(Data extracts Opens)
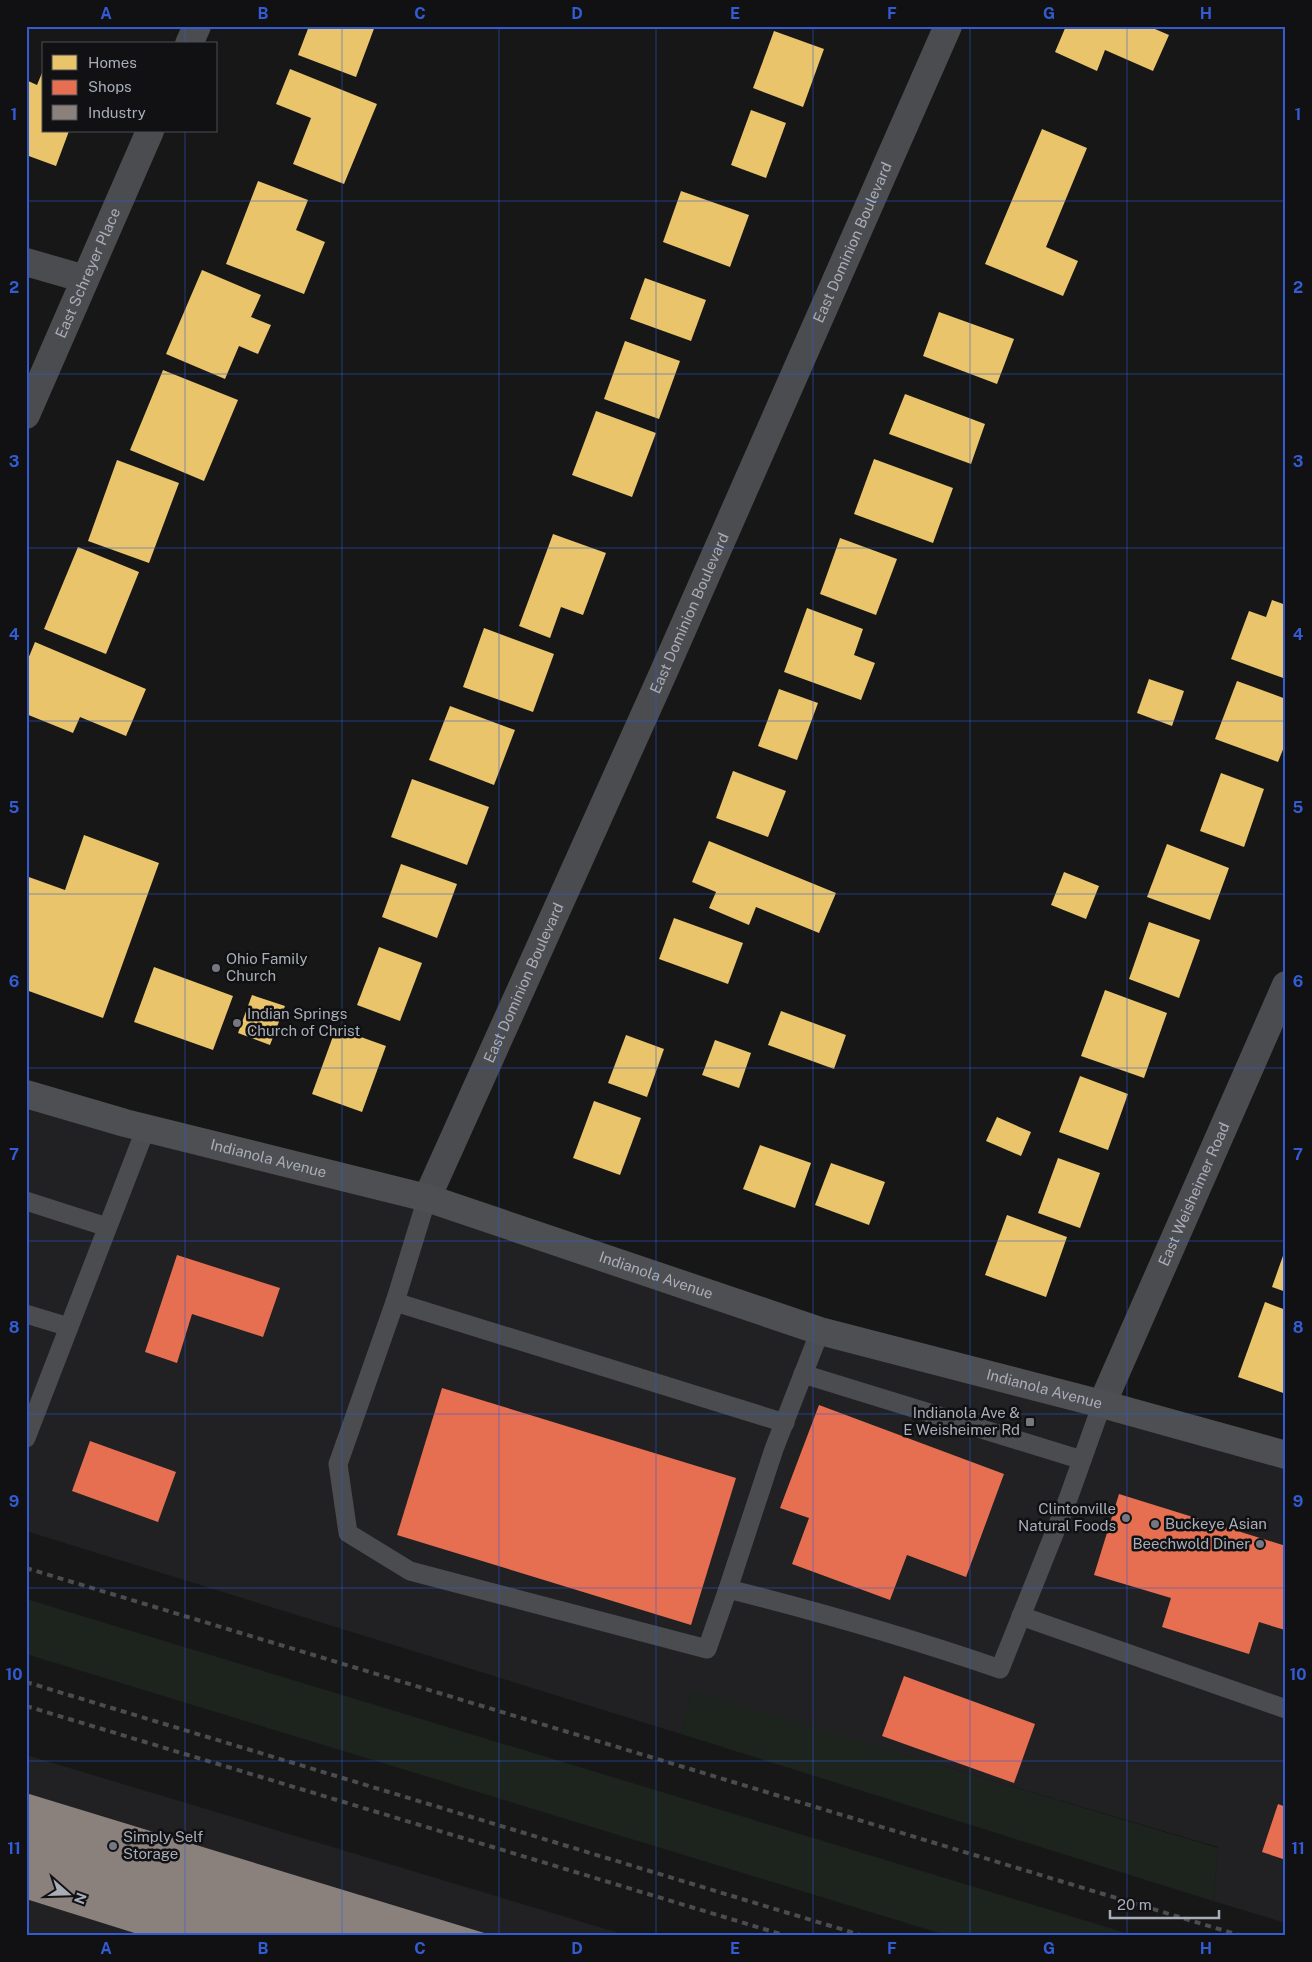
<svg xmlns="http://www.w3.org/2000/svg" width="1312" height="1962" font-family="'Public Sans',sans-serif">
  <style>
    .built { fill: #212123 }
    .green { fill: #1d241e }
    .homes { fill: #e9c46a }
    .shops { fill: #e76f51 }
    .industry { fill: #8a817c }
    .lines { fill: none; stroke-linecap: round; stroke-linejoin: round }
    .service { stroke: #4b4c50; stroke-width: 19 }
    .minor { stroke: #4b4c50; stroke-width: 28 }
    .primary { stroke: #4d4f52; stroke-width: 28 }
    .rail { stroke: #4b4c4f; stroke-width: 4; stroke-dasharray: 6 5; stroke-linecap: butt }
    .grid { fill: none; stroke: #325cd3; stroke-width: 1; stroke-opacity: 0.55 }
    .poi-dot { fill: #757880; stroke: #111113; stroke-width: 2 }
    .labels { text-anchor: middle; stroke-width: 5; stroke-linejoin: round; paint-order: stroke }
    .street-label { font-size: 15px; fill: #a8adb8; stroke: #111113 }
    .poi-label { font-size: 15px; fill: #a8adb8; stroke: #111113; text-anchor: start }
    .neatline { fill: none; stroke: #325cd3; stroke-width: 2 }
    .grid-label { font-size: 16px; text-anchor: middle; font-weight: bold; fill: #325cd3 }
  </style>
  <rect width="100%" height="100%" fill="#171717"/>
  <g class="built">
    <path d="M26,1096l1260,361v466l-73,-22 5,-54 -526,-155 -11,42 -655,-203z"/>
    <path d="M26,1755l603,181h-602z"/>
  </g>
  <g class="green">
    <path d="M26,1599l1110,337h-187l-923,-282z"/>
    <path d="M692,1691l526,157 -5,53 -532,-167z"/>
  </g>
  <g class="homes">
    <path d="M309,26h66l-19,51 -58,-22z"/>
    <path d="M1066,26h82l21,9 -16,36 -48,-21 -8,21 -42,-19z"/>
    <path d="M774,31l50,18 -21,58 -50,-19z"/>
    <path d="M44,68v63h25l-13,35 -30,-11v-75l11,5z"/>
    <path d="M290,69l87,35 -33,80 -51,-20 18,-46 -35,-14z"/>
    <path d="M751,110l35,13 -20,55 -35,-13z"/>
    <path d="M1042,129l45,19 -41,99 32,14 -15,35 -78,-32z"/>
    <path d="M258,181l50,19 -12,30 29,12 -21,52 -78,-30z"/>
    <path d="M681,191l68,24 -19,52 -67,-25z"/>
    <path d="M202,270l59,25 -10,22 20,8 -13,29 -19,-8 -14,33 -59,-25z"/>
    <path d="M645,278l61,22 -15,41 -61,-22z"/>
    <path d="M939,312l75,27 -17,45 -74,-28z"/>
    <path d="M625,341l55,20 -21,58 -55,-20z"/>
    <path d="M163,370l75,30 -34,81 -74,-31z"/>
    <path d="M905,394l80,30 -14,40 -82,-30z"/>
    <path d="M596,411l60,22 -24,64 -60,-22z"/>
    <path d="M874,459l79,29 -20,55 -79,-29z"/>
    <path d="M117,460l62,23 -30,80 -61,-22z"/>
    <path d="M553,534l53,19 -23,62 -22,-8 -11,31 -31,-12z"/>
    <path d="M840,538l57,21 -21,56 -56,-21z"/>
    <path d="M78,547l61,25 -33,82 -62,-25z"/>
    <path d="M1272,600l14,5v74l-55,-20 18,-48 17,6z"/>
    <path d="M807,608l56,21 -9,26 21,8 -14,37 -77,-28z"/>
    <path d="M484,628l70,26 -21,58 -70,-25z"/>
    <path d="M35,642l111,47 -20,47 -46,-19 -7,16 -47,-19v-50z"/>
    <path d="M1149,679l35,12 -12,35 -35,-13z"/>
    <path d="M1237,681l49,18v43l-8,20 -63,-23z"/>
    <path d="M779,689l39,14 -21,57 -39,-14z"/>
    <path d="M450,706l65,24 -21,55 -65,-25z"/>
    <path d="M733,771l53,20 -18,46 -52,-19z"/>
    <path d="M1221,773l43,16 -20,58 -44,-16z"/>
    <path d="M412,779l77,28 -22,58 -76,-28z"/>
    <path d="M84,835l75,28 -56,155 -77,-28v-114l39,14z"/>
    <path d="M709,841l127,52 -17,40 -63,-26 -7,18 -40,-17 7,-16 -24,-10z"/>
    <path d="M1167,844l62,24 -19,52 -63,-23z"/>
    <path d="M401,864l56,20 -20,54 -55,-21z"/>
    <path d="M1064,872l35,14 -13,33 -35,-14z"/>
    <path d="M674,918l69,25 -15,41 -69,-25z"/>
    <path d="M1149,922l51,18 -21,58 -50,-19z"/>
    <path d="M379,947l43,16 -22,58 -43,-16z"/>
    <path d="M154,967l79,29 -20,54 -79,-28z"/>
    <path d="M1105,990l62,23 -23,65 -63,-22z"/>
    <path d="M252,995l33,11 -15,39 -32,-12z"/>
    <path d="M781,1011l65,24 -12,34 -66,-24z"/>
    <path d="M336,1028l50,18 -24,66 -50,-18z"/>
    <path d="M626,1035l38,14 -17,48 -39,-14z"/>
    <path d="M715,1040l36,13 -12,35 -37,-13z"/>
    <path d="M1080,1076l48,18 -20,56 -49,-18z"/>
    <path d="M594,1101l47,17 -21,57 -47,-17z"/>
    <path d="M997,1117l34,15 -10,24 -35,-15z"/>
    <path d="M760,1145l51,18 -16,45 -52,-19z"/>
    <path d="M1058,1158l42,15 -20,55 -42,-15z"/>
    <path d="M831,1163l54,19 -16,43 -54,-20z"/>
    <path d="M1007,1215l60,22 -21,60 -61,-22z"/>
    <path d="M1285,1250h1v42l-14,-5z"/>
    <path d="M1265,1302l21,8v84l-48,-17z"/>
  </g>
  <g class="shops">
    <path d="M177,1255l103,33 -17,49 -71,-23 -15,49 -32,-11z"/>
    <path d="M442,1388l294,90 -45,147 -294,-90z"/>
    <path d="M819,1405l185,69 -38,103 -59,-22 -17,45 -98,-36 17,-46 -29,-10z"/>
    <path d="M90,1441l86,31 -18,50 -86,-31z"/>
    <path d="M1119,1494l167,52 -1,84 -26,-8 -10,32 -87,-27 9,-29 -77,-23z"/>
    <path d="M904,1676l131,48 -21,59 -132,-47z"/>
    <path d="M1278,1804l8,3v53l-24,-8z"/>
  </g>
  <path class="industry" d="M26,1793l465,142v1h-347l-118,-37z"/>
  <g class="lines">
    <g class="service">
      <path d="M427,1198l-32,104 -57,162 10,69 62,38 297,78 21,-60c92,23 182,49 272,80l68,-170 34,-95"/>
      <path d="M26,1201l81,26"/>
      <path d="M395,1302l390,121"/>
      <path d="M26,1314l43,13"/>
      <path d="M803,1374l279,86"/>
      <path d="M26,1438l120,-310"/>
      <path d="M728,1589l46,-140 46,-118"/>
      <path d="M1021,1616l265,93"/>
    </g>
    <g class="minor">
      <path d="M189,44l8,-18"/>
      <path d="M26,262l59,17"/>
      <path id="s1" d="M26,415l124,-284"/>
      <path id="s2" d="M427,1198l234,-520 287,-652"/>
      <path id="s3" d="M1102,1404l184,-419"/>
    </g>
    <path class="primary" id="s4" d="M26,1094l99,29 302,75 393,133 282,73 184,51"/>
    <g class="rail">
      <path d="M26,1568l1216,368"/>
      <path d="M26,1682l838,254"/>
      <path d="M26,1706l761,230"/>
    </g>
  </g>
  <path class="grid" d="M185,26v18M342,26v1910M499,26v1910M656,26v1910M813,26v1910M970,26v1910M1127,26v1910M185,131v1805M26,201h1260M26,374h1260M26,548h1260M26,721h1260M26,894h1260M26,1068h1260M26,1241h1260M26,1414h1260M26,1588h1260M26,1761h1260"/>
  <g class="poi-dot">
    <circle cx="216" cy="968" r="5"/>
    <circle cx="237" cy="1023" r="5"/>
    <rect x="1025" y="1417" width="10" height="10" rx="2.5"/>
    <circle cx="1126" cy="1518" r="5"/>
    <circle cx="1155" cy="1524" r="5"/>
    <circle cx="1260" cy="1544" r="5"/>
    <circle cx="113" cy="1846" r="5"/>
  </g>
  <g class="labels">
    <g class="street-label">
      <text dy="5" stroke="none"><textPath href="#s2" startOffset="1046">East Dominion Boulevard</textPath></text>
      <text dy="5" stroke="none"><textPath href="#s1" startOffset="155">East Schreyer Place</textPath></text>
      <text dy="5" stroke="none"><textPath href="#s2" startOffset="641">East Dominion Boulevard</textPath></text>
      <text dy="5" stroke="none"><textPath href="#s2" startOffset="236">East Dominion Boulevard</textPath></text>
      <text dy="5" stroke="none"><textPath href="#s4" startOffset="251">Indianola Avenue</textPath></text>
      <text dy="5" stroke="none"><textPath href="#s3" startOffset="229">East Weisheimer Road</textPath></text>
      <text dy="5" stroke="none"><textPath href="#s4" startOffset="656">Indianola Avenue</textPath></text>
      <text dy="5" stroke="none"><textPath href="#s4" startOffset="1061">Indianola Avenue</textPath></text>
    </g>
    <g class="poi-label">
      <text x="226" y="964">Ohio Family<tspan x="226" dy="17">Church</tspan></text>
      <text x="247" y="1019">Indian Springs<tspan x="247" dy="17">Church of Christ</tspan></text>
      <text x="1020" y="1418" text-anchor="end">Indianola Ave &amp;<tspan x="1020" dy="17">E Weisheimer Rd</tspan></text>
      <text x="1116" y="1514" text-anchor="end">Clintonville<tspan x="1116" dy="17">Natural Foods</tspan></text>
      <text x="1165" y="1529">Buckeye Asian</text>
      <text x="1250" y="1549" text-anchor="end">Beechwold Diner</text>
      <text x="123" y="1842">Simply Self<tspan x="123" dy="17">Storage</tspan></text>
    </g>
  </g>
  <rect width="1312" height="1962" fill="none" stroke="#111113" stroke-width="55"/>
  <rect x="42" y="42" width="175" height="90" fill="#111113" stroke="#4d4f55"/>
  <rect x="52" y="55" width="25" height="15" fill="#e9c46a" stroke="#4d4f55"/>
  <text x="88" y="68" font-size="15" fill="#a8adb8">Homes</text>
  <rect x="52" y="80" width="25" height="15" fill="#e76f51" stroke="#4d4f55"/>
  <text x="88" y="92" font-size="15" fill="#a8adb8">Shops</text>
  <rect x="52" y="105" width="25" height="15" fill="#8a817c" stroke="#4d4f55"/>
  <text x="88" y="118" font-size="15" fill="#a8adb8">Industry</text>
  <g transform="translate(68 1894) rotate(110)" stroke="#111113" stroke-width="4" paint-order="stroke">
  <path d="M0-4L9 19L0 12L-9 19Z" fill="#a8adb8"/>
  <text y="-8" font-size="14" font-weight="bold" text-anchor="middle" fill="#a8adb8">N</text>
  </g>
  <path d="M1110 1910v8h109v-8" fill="none" stroke="#a8adb8" stroke-width="2.5"/>
  <text x="1117" y="1910" font-size="15" fill="#a8adb8" stroke="#111113" stroke-width="4" paint-order="stroke">20 m</text>
  <rect x="28" y="28" width="1256" height="1906" class="neatline"/>
  <g class="grid-label">
    <text x="106" y="19">A</text>
    <text x="263" y="19">B</text>
    <text x="420" y="19">C</text>
    <text x="577" y="19">D</text>
    <text x="735" y="19">E</text>
    <text x="892" y="19">F</text>
    <text x="1049" y="19">G</text>
    <text x="1206" y="19">H</text>
    <text x="14" y="120">1</text>
    <text x="1298" y="120">1</text>
    <text x="14" y="293">2</text>
    <text x="1298" y="293">2</text>
    <text x="14" y="467">3</text>
    <text x="1298" y="467">3</text>
    <text x="14" y="640">4</text>
    <text x="1298" y="640">4</text>
    <text x="14" y="813">5</text>
    <text x="1298" y="813">5</text>
    <text x="14" y="987">6</text>
    <text x="1298" y="987">6</text>
    <text x="14" y="1160">7</text>
    <text x="1298" y="1160">7</text>
    <text x="14" y="1333">8</text>
    <text x="1298" y="1333">8</text>
    <text x="14" y="1507">9</text>
    <text x="1298" y="1507">9</text>
    <text x="14" y="1680">10</text>
    <text x="1298" y="1680">10</text>
    <text x="14" y="1854">11</text>
    <text x="1298" y="1854">11</text>
    <text x="106" y="1954">A</text>
    <text x="263" y="1954">B</text>
    <text x="420" y="1954">C</text>
    <text x="577" y="1954">D</text>
    <text x="735" y="1954">E</text>
    <text x="892" y="1954">F</text>
    <text x="1049" y="1954">G</text>
    <text x="1206" y="1954">H</text>
  </g>
</svg>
(Data extracts Closes)
What you should do:
Copy each line from the data that features the string "middle".

Written solution:
    .labels { text-anchor: middle; stroke-width: 5; stroke-linejoin: round; paint-order: stroke }
    .grid-label { font-size: 16px; text-anchor: middle; font-weight: bold; fill: #325cd3 }
  <text y="-8" font-size="14" font-weight="bold" text-anchor="middle" fill="#a8adb8">N</text>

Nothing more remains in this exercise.